Lastly, stress must again be laid on the differences between the two sexes observed in the trend. To explain some of the sex-related differences in GC distribution, the protective role of estrogenic hormones has been proposed. These differences would not, however, account for the different behavior observed in the rates of decline, bearing in mind that when these rates were truncated, these differences were seen to become even more pronounced in women aged over 65 years. The role that improvements in coding may have had on this finding, has already been discussed above. Nevertheless, in view of the dominant role of environmental factors in the appearance of GC, consideration should be given to the possible coexistence of other factors of unequal sex-related distribution which might be influencing the two groups differently.
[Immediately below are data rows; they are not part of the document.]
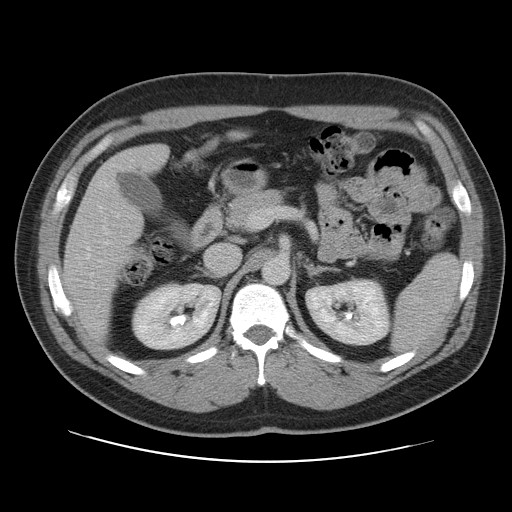
Contrast-enhanced abdominal CT, one axial slice; position 61 of 109 along the scan axis; soft-tissue window (W 400 / L 40 HU); 5 mm slice thickness; 512 × 512 image matrix, field of view 402 × 402 mm. Case-level facts recorded for this patient, not image findings: patient: male, age 59 years at operation; diagnosis: colorectal cancer liver metastases, imaged before liver resection; multiple liver metastases: yes; largest metastasis: 2.8 cm; disease in both lobes: yes.
Structures marked on this image (expert manual segmentation):
- liver: bounding box [x1, y1, x2, y2] px = [65, 145, 167, 341]
- planned liver remnant (the part of the liver to remain after resection): [65, 145, 167, 341]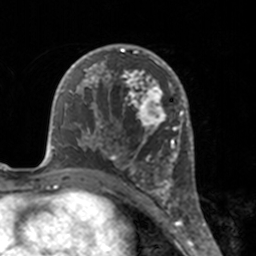
Breast MRI, one axial slice. Slice 95 of 160 in the series (ordered by position). Cropped to one breast. Dynamic contrast-enhanced series, time point 2 of 7 at this slice position (early post-contrast). 3 T. TE 1.7 ms, TR 4 ms. 256 × 256 image matrix. Female patient.
Outlined on this slice (semi-automatically segmented with operator editing):
- enhancing-tissue mask used for the functional tumour volume (all voxels passing the contrast-enhancement thresholds inside the analysis volume; usually the tumour): bounding box (x1, y1, x2, y2) in pixels: (112, 46, 175, 183)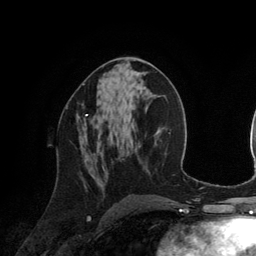
Breast MRI (dynamic contrast-enhanced), one axial slice; position 66 of 134 along the scan axis; cropped to one breast; dynamic contrast-enhanced series, time point 2 of 6 at this slice position (early post-contrast); 3 T; TE 2.8 ms, TR 6.9 ms; 1.2 mm slice thickness; 256 × 256 image matrix. Female patient.
Structures marked on this image (semi-automatic segmentation, software-assisted and operator-edited):
- enhancing-tissue mask used for the functional tumour volume (all voxels passing the contrast-enhancement thresholds inside the analysis volume; usually the tumour): bounding box (x1, y1, x2, y2) in pixels: (76, 104, 88, 125)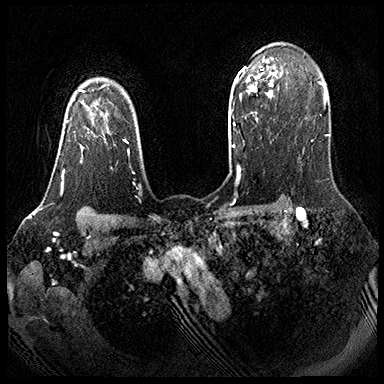
Breast MRI (dynamic contrast-enhanced), one axial slice. Position 139 of 143 along the scan axis. Dynamic contrast-enhanced series, time point 2 of 8 at this slice position (early post-contrast). 3 T. TE 2.3 ms, TR 4.4 ms. 1 mm slice thickness. 384 × 384 image matrix, field of view 360 × 360 mm. Female patient.
Outlined on this slice (semi-automatic segmentation, software-assisted and operator-edited):
- enhancing-tissue mask used for the functional tumour volume (all voxels passing the contrast-enhancement thresholds inside the analysis volume; usually the tumour): bounding box [x1, y1, x2, y2] px = [61, 101, 109, 189]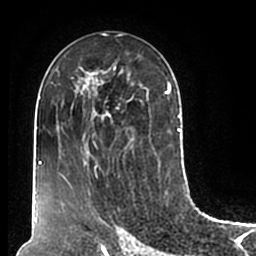
Breast MRI (dynamic contrast-enhanced), one axial slice. Position 100 of 200 along the scan axis. Cropped to one breast. Dynamic contrast-enhanced series, time point 2 of 7 at this slice position (early post-contrast). 1.5 T. TE 2.2 ms, TR 4.6 ms. 256 × 256 image matrix, field of view 160 × 160 mm. Female patient.
Annotated regions visible in this slice (semi-automatic segmentation, software-assisted and operator-edited):
- enhancing-tissue mask used for the functional tumour volume (all voxels passing the contrast-enhancement thresholds inside the analysis volume; usually the tumour): box from (x=51, y=56) to (x=180, y=211) px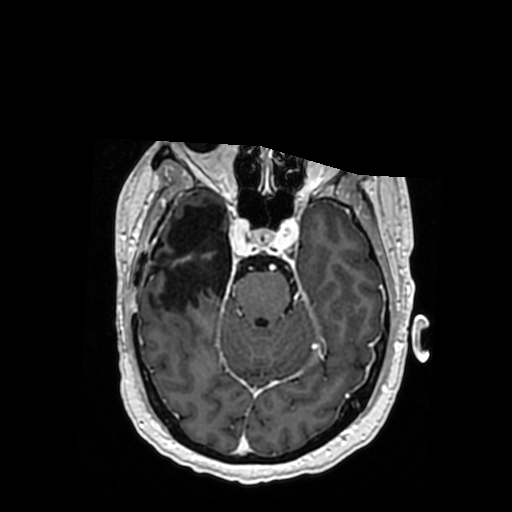
Brain MRI from a brain-tumour surgery series, one axial slice. Slice 231 of 364 in the series (ordered by position). T1-weighted post-contrast. 0.5 mm slice thickness. 512 × 512 image matrix, field of view 260 × 260 mm. From the clinical record (not read from this slice): histopathology: Oligodendroglioma; WHO grade: 3.
Structures marked on this image (expert manual segmentation):
- previous resection cavity: box from (x=151, y=205) to (x=231, y=312) px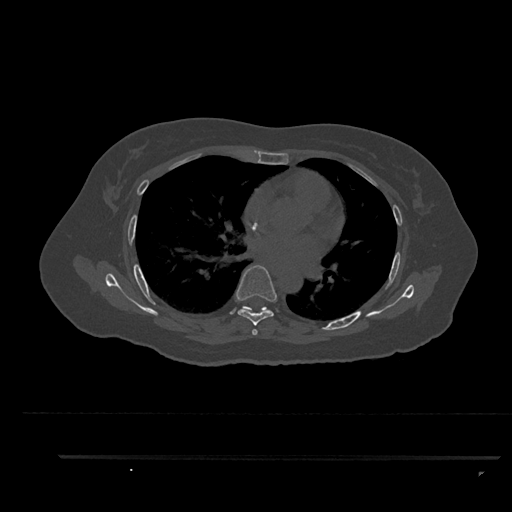
CT including the spine, one axial slice. Slice 550 of 797 in the series (ordered by position). 120 kVp. Bone window (W 1800 / L 400 HU). 512 × 512 image matrix, field of view 408 × 408 mm. Patient: female, 44 years. From the clinical record (not read from this slice): primary cancer: renal.
Outlined on this slice (semi-automatically segmented with operator editing):
- T6 vertebra: bounding box <236,265,277,335> (left, top, right, bottom; pixels)
- T7 vertebra: <242,306,267,313>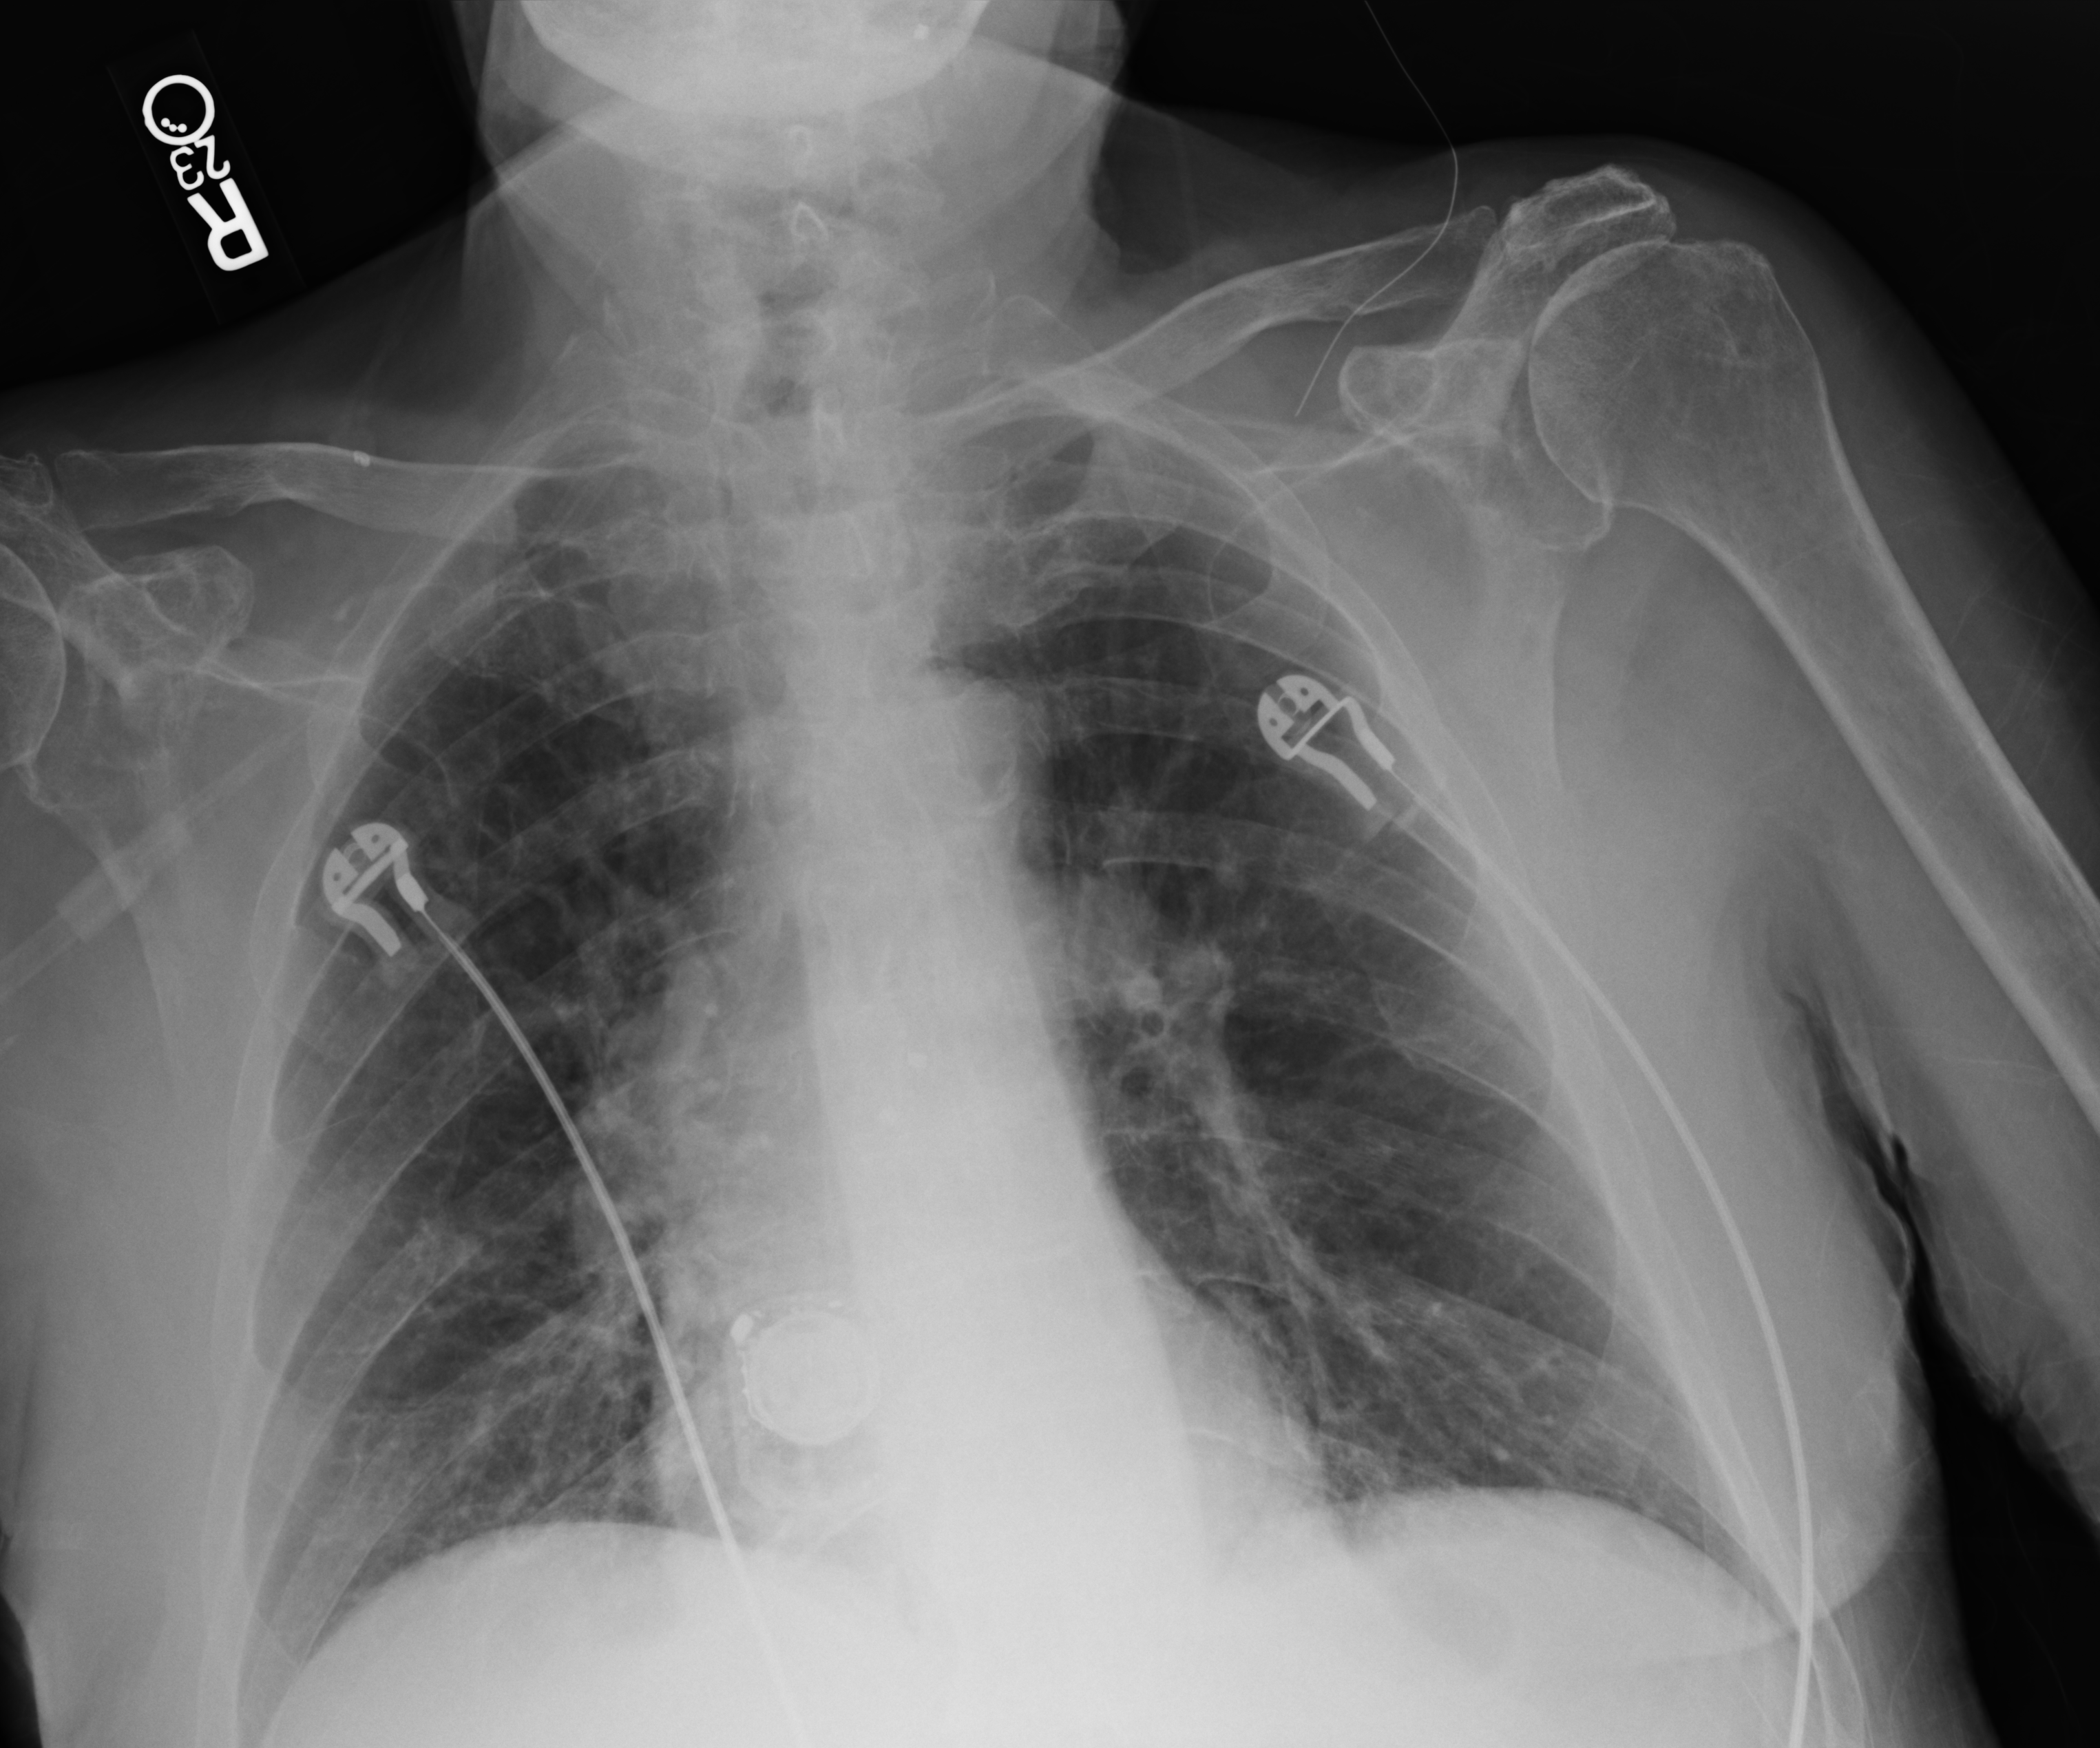
Chest X-ray (portable), anteroposterior (AP) projection. Patient hospitalised with COVID-19; male, aged 75–90 years.
Hospital-stay facts (about this admission, not read from this image; timing relative to this image not recorded): mechanically ventilated during this hospital stay: no; smoking status (admission record): former.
Some authors propose greater self-care among women, or cite the different effect that physical exercise may have in both sexes, e.g., a recently published paper proposes the beneficial role of an increase in physical activity on reduction in GC risk among women, with no such effect being found for gastric cancer among males [58].

Conclusion

In conclusion, gastric cancer displayed a downward trend throughout the study period, both for Spain overall and for all the country's constituent regions, across the sexes. The different trend registered in the Spanish ARs has, however, translated as greater regional homogeneity in mortality due to this tumor because the fall was steeper in areas which initially had the highest rates. It is essential that efforts continue to be directed at ascertaining which factors are determining the greater rate of decline among women. Their identification could amount to an important advance in the prevention of this tumor.